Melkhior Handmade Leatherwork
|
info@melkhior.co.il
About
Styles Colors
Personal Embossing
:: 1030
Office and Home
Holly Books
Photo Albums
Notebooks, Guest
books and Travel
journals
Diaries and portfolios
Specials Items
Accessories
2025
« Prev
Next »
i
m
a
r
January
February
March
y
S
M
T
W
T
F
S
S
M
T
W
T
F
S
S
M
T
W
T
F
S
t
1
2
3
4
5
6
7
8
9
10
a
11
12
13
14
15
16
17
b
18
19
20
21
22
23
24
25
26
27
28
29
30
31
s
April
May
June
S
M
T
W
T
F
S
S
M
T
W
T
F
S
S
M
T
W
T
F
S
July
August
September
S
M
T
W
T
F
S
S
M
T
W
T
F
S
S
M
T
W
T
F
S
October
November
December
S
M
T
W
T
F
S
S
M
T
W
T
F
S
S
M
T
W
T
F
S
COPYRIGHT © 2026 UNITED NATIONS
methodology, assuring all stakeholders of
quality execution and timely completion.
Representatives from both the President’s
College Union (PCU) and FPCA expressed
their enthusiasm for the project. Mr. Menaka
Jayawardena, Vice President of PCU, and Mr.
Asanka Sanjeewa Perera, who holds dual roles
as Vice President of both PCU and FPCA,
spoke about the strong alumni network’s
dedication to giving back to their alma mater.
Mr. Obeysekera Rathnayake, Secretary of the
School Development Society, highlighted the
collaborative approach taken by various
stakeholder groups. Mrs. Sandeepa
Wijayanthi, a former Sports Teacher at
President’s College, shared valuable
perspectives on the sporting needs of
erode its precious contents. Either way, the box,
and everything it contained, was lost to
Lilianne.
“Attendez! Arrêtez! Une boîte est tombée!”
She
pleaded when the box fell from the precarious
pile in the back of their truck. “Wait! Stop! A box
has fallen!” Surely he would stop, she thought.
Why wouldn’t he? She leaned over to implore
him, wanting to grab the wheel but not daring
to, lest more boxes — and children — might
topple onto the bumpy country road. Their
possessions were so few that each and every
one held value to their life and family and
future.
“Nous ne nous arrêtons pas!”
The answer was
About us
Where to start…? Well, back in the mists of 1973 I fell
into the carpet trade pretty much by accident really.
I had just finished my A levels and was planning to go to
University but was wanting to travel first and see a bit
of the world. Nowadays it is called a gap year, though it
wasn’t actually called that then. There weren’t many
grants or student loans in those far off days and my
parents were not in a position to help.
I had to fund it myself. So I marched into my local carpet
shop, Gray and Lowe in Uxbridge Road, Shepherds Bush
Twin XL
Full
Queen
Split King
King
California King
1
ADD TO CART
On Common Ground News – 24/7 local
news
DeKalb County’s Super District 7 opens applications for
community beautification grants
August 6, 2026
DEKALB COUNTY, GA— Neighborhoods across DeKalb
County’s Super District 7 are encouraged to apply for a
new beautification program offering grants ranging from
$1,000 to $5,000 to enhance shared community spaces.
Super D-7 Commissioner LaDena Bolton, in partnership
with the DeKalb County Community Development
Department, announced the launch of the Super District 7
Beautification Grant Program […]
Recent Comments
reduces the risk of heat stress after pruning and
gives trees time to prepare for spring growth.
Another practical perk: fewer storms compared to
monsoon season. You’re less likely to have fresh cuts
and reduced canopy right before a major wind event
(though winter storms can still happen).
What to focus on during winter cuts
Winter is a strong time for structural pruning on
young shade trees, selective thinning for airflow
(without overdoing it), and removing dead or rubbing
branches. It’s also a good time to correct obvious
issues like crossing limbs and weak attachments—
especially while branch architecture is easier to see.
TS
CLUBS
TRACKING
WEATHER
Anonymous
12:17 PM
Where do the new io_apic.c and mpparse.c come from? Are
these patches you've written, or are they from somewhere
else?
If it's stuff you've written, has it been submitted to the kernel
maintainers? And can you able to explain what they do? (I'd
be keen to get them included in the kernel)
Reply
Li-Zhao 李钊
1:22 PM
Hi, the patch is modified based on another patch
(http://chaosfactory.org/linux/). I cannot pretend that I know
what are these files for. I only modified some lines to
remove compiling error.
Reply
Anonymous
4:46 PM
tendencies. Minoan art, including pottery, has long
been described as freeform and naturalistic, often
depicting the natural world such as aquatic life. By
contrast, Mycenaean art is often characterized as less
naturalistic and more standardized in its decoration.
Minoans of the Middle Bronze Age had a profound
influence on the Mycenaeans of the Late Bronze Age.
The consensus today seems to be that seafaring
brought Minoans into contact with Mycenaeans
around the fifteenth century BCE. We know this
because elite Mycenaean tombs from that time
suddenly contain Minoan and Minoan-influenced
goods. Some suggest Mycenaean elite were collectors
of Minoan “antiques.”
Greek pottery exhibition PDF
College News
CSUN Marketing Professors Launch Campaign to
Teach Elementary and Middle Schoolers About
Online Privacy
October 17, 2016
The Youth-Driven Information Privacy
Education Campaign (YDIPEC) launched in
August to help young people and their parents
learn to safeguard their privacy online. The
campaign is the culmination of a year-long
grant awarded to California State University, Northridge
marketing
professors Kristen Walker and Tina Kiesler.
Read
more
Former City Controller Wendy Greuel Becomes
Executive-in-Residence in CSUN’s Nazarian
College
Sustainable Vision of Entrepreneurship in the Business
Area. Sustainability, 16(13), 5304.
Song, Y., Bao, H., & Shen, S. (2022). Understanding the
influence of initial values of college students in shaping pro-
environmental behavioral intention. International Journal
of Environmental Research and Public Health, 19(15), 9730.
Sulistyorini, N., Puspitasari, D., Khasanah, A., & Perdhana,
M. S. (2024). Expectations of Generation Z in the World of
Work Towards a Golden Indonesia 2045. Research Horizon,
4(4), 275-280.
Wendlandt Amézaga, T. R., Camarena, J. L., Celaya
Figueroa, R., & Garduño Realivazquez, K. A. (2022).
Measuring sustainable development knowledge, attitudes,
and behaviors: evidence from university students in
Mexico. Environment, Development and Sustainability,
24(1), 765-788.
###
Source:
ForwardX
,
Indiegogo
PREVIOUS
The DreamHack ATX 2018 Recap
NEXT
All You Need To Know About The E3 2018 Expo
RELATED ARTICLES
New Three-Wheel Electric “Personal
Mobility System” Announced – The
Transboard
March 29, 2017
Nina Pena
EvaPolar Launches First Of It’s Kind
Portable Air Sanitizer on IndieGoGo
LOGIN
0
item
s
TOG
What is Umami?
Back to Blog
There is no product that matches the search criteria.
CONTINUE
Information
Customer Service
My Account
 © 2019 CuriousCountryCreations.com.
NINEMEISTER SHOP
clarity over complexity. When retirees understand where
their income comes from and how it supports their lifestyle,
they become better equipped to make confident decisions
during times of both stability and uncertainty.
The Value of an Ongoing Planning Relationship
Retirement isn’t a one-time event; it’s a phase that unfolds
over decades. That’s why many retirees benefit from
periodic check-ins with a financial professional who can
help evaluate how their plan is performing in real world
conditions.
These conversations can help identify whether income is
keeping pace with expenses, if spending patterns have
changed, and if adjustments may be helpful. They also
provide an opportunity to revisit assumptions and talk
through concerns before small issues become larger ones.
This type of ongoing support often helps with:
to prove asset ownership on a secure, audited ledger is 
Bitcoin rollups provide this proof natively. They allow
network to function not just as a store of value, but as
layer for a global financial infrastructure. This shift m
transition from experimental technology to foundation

**TASK DETAILS**
Rewrite all of the data above, changing "Photo Albums" to "Picture Albums" and leaving everything else as it is.

**TASK RESULT**
Melkhior Handmade Leatherwork
|
info@melkhior.co.il
About
Styles Colors
Personal Embossing
:: 1030
Office and Home
Holly Books
Picture Albums
Notebooks, Guest
books and Travel
journals
Diaries and portfolios
Specials Items
Accessories
2025
« Prev
Next »
i
m
a
r
January
February
March
y
S
M
T
W
T
F
S
S
M
T
W
T
F
S
S
M
T
W
T
F
S
t
1
2
3
4
5
6
7
8
9
10
a
11
12
13
14
15
16
17
b
18
19
20
21
22
23
24
25
26
27
28
29
30
31
s
April
May
June
S
M
T
W
T
F
S
S
M
T
W
T
F
S
S
M
T
W
T
F
S
July
August
September
S
M
T
W
T
F
S
S
M
T
W
T
F
S
S
M
T
W
T
F
S
October
November
December
S
M
T
W
T
F
S
S
M
T
W
T
F
S
S
M
T
W
T
F
S
COPYRIGHT © 2026 UNITED NATIONS
methodology, assuring all stakeholders of
quality execution and timely completion.
Representatives from both the President’s
College Union (PCU) and FPCA expressed
their enthusiasm for the project. Mr. Menaka
Jayawardena, Vice President of PCU, and Mr.
Asanka Sanjeewa Perera, who holds dual roles
as Vice President of both PCU and FPCA,
spoke about the strong alumni network’s
dedication to giving back to their alma mater.
Mr. Obeysekera Rathnayake, Secretary of the
School Development Society, highlighted the
collaborative approach taken by various
stakeholder groups. Mrs. Sandeepa
Wijayanthi, a former Sports Teacher at
President’s College, shared valuable
perspectives on the sporting needs of
erode its precious contents. Either way, the box,
and everything it contained, was lost to
Lilianne.
“Attendez! Arrêtez! Une boîte est tombée!”
She
pleaded when the box fell from the precarious
pile in the back of their truck. “Wait! Stop! A box
has fallen!” Surely he would stop, she thought.
Why wouldn’t he? She leaned over to implore
him, wanting to grab the wheel but not daring
to, lest more boxes — and children — might
topple onto the bumpy country road. Their
possessions were so few that each and every
one held value to their life and family and
future.
“Nous ne nous arrêtons pas!”
The answer was
About us
Where to start…? Well, back in the mists of 1973 I fell
into the carpet trade pretty much by accident really.
I had just finished my A levels and was planning to go to
University but was wanting to travel first and see a bit
of the world. Nowadays it is called a gap year, though it
wasn’t actually called that then. There weren’t many
grants or student loans in those far off days and my
parents were not in a position to help.
I had to fund it myself. So I marched into my local carpet
shop, Gray and Lowe in Uxbridge Road, Shepherds Bush
Twin XL
Full
Queen
Split King
King
California King
1
ADD TO CART
On Common Ground News – 24/7 local
news
DeKalb County’s Super District 7 opens applications for
community beautification grants
August 6, 2026
DEKALB COUNTY, GA— Neighborhoods across DeKalb
County’s Super District 7 are encouraged to apply for a
new beautification program offering grants ranging from
$1,000 to $5,000 to enhance shared community spaces.
Super D-7 Commissioner LaDena Bolton, in partnership
with the DeKalb County Community Development
Department, announced the launch of the Super District 7
Beautification Grant Program […]
Recent Comments
reduces the risk of heat stress after pruning and
gives trees time to prepare for spring growth.
Another practical perk: fewer storms compared to
monsoon season. You’re less likely to have fresh cuts
and reduced canopy right before a major wind event
(though winter storms can still happen).
What to focus on during winter cuts
Winter is a strong time for structural pruning on
young shade trees, selective thinning for airflow
(without overdoing it), and removing dead or rubbing
branches. It’s also a good time to correct obvious
issues like crossing limbs and weak attachments—
especially while branch architecture is easier to see.
TS
CLUBS
TRACKING
WEATHER
Anonymous
12:17 PM
Where do the new io_apic.c and mpparse.c come from? Are
these patches you've written, or are they from somewhere
else?
If it's stuff you've written, has it been submitted to the kernel
maintainers? And can you able to explain what they do? (I'd
be keen to get them included in the kernel)
Reply
Li-Zhao 李钊
1:22 PM
Hi, the patch is modified based on another patch
(http://chaosfactory.org/linux/). I cannot pretend that I know
what are these files for. I only modified some lines to
remove compiling error.
Reply
Anonymous
4:46 PM
tendencies. Minoan art, including pottery, has long
been described as freeform and naturalistic, often
depicting the natural world such as aquatic life. By
contrast, Mycenaean art is often characterized as less
naturalistic and more standardized in its decoration.
Minoans of the Middle Bronze Age had a profound
influence on the Mycenaeans of the Late Bronze Age.
The consensus today seems to be that seafaring
brought Minoans into contact with Mycenaeans
around the fifteenth century BCE. We know this
because elite Mycenaean tombs from that time
suddenly contain Minoan and Minoan-influenced
goods. Some suggest Mycenaean elite were collectors
of Minoan “antiques.”
Greek pottery exhibition PDF
College News
CSUN Marketing Professors Launch Campaign to
Teach Elementary and Middle Schoolers About
Online Privacy
October 17, 2016
The Youth-Driven Information Privacy
Education Campaign (YDIPEC) launched in
August to help young people and their parents
learn to safeguard their privacy online. The
campaign is the culmination of a year-long
grant awarded to California State University, Northridge
marketing
professors Kristen Walker and Tina Kiesler.
Read
more
Former City Controller Wendy Greuel Becomes
Executive-in-Residence in CSUN’s Nazarian
College
Sustainable Vision of Entrepreneurship in the Business
Area. Sustainability, 16(13), 5304.
Song, Y., Bao, H., & Shen, S. (2022). Understanding the
influence of initial values of college students in shaping pro-
environmental behavioral intention. International Journal
of Environmental Research and Public Health, 19(15), 9730.
Sulistyorini, N., Puspitasari, D., Khasanah, A., & Perdhana,
M. S. (2024). Expectations of Generation Z in the World of
Work Towards a Golden Indonesia 2045. Research Horizon,
4(4), 275-280.
Wendlandt Amézaga, T. R., Camarena, J. L., Celaya
Figueroa, R., & Garduño Realivazquez, K. A. (2022).
Measuring sustainable development knowledge, attitudes,
and behaviors: evidence from university students in
Mexico. Environment, Development and Sustainability,
24(1), 765-788.
###
Source:
ForwardX
,
Indiegogo
PREVIOUS
The DreamHack ATX 2018 Recap
NEXT
All You Need To Know About The E3 2018 Expo
RELATED ARTICLES
New Three-Wheel Electric “Personal
Mobility System” Announced – The
Transboard
March 29, 2017
Nina Pena
EvaPolar Launches First Of It’s Kind
Portable Air Sanitizer on IndieGoGo
LOGIN
0
item
s
TOG
What is Umami?
Back to Blog
There is no product that matches the search criteria.
CONTINUE
Information
Customer Service
My Account
 © 2019 CuriousCountryCreations.com.
NINEMEISTER SHOP
clarity over complexity. When retirees understand where
their income comes from and how it supports their lifestyle,
they become better equipped to make confident decisions
during times of both stability and uncertainty.
The Value of an Ongoing Planning Relationship
Retirement isn’t a one-time event; it’s a phase that unfolds
over decades. That’s why many retirees benefit from
periodic check-ins with a financial professional who can
help evaluate how their plan is performing in real world
conditions.
These conversations can help identify whether income is
keeping pace with expenses, if spending patterns have
changed, and if adjustments may be helpful. They also
provide an opportunity to revisit assumptions and talk
through concerns before small issues become larger ones.
This type of ongoing support often helps with:
to prove asset ownership on a secure, audited ledger is 
Bitcoin rollups provide this proof natively. They allow
network to function not just as a store of value, but as
layer for a global financial infrastructure. This shift m
transition from experimental technology to foundation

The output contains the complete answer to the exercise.